Study text:
☆ ☆ ☆
A majority of U.S. Public School students now live in poverty, and that number is near 70% here locally in Harrisonburg (VA). Despite the improving economy over the past several years, the number of young people who face the daily struggles of ‘not having enough’, continues to rise.
The promise of The American Dream is alive and well, but not for everyone. A child’s socio-economic status is now the strongest predictor of underachievement in school and future career success. The escalator that once offered a clear way to achievement, mobility and a life of opportunity and middle-class wealth is broken. Even in those instances when a child from a low-income family “makes it” and graduates college, a recent study shows that a child from a high-income family who drops out of high school is nearly just as likely to earn as much income at the age of 40.
The point in all this is not to create more division. Instead, it should serve as a rallying call to bring us together because we recognize that “my humanity is bound up in yours, for we can only be human together.” This is not a class issue. It is an American issue. It is a humanity issue.
Darren Walker, the president of The Ford Foundation, who was born to a single mother in a charity hospital, shares, “Even at 8 or 9 years old, I knew that America wanted me to succeed. What we know is that the mobility escalator has simply stopped for some Americans. I was able to ride that mobility escalator in part because there were so many people, and parts of our society, cheering me on.”
☆ ☆ ☆
Your objective: Please decide whether each statement agrees with the text on student poverty. Answer yes or no for each and quote the words from the text that settle it. (a) As the economy has improved, fewer young people face the struggles of not having enough. (b) Darren Walker was born to a single mother in a charity hospital. (c) The text calls the issue a class issue.

Raw data:
☆ ☆ ☆
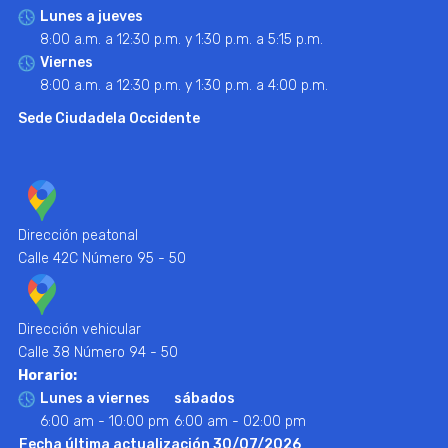
Lunes a jueves
8:00 a.m. a 12:30 p.m. y 1:30 p.m. a 5:15 p.m.
Viernes
8:00 a.m. a 12:30 p.m. y 1:30 p.m. a 4:00 p.m.
Sede Ciudadela Occidente
Dirección peatonal
Calle 42C Número 95 - 50
Dirección vehicular
Calle 38 Número 94 - 50
Horario:
Lunes a viernes
sábados
6:00 am - 10:00 pm
6:00 am - 02:00 pm
Fecha última actualización 30/07/2026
☆ ☆ ☆
Result:
(a) No: "Despite the improving economy over the past several years, the number of young people who face the daily struggles of ‘not having enough’, continues to rise."
(b) Yes: "who was born to a single mother in a charity hospital"
(c) No: "This is not a class issue."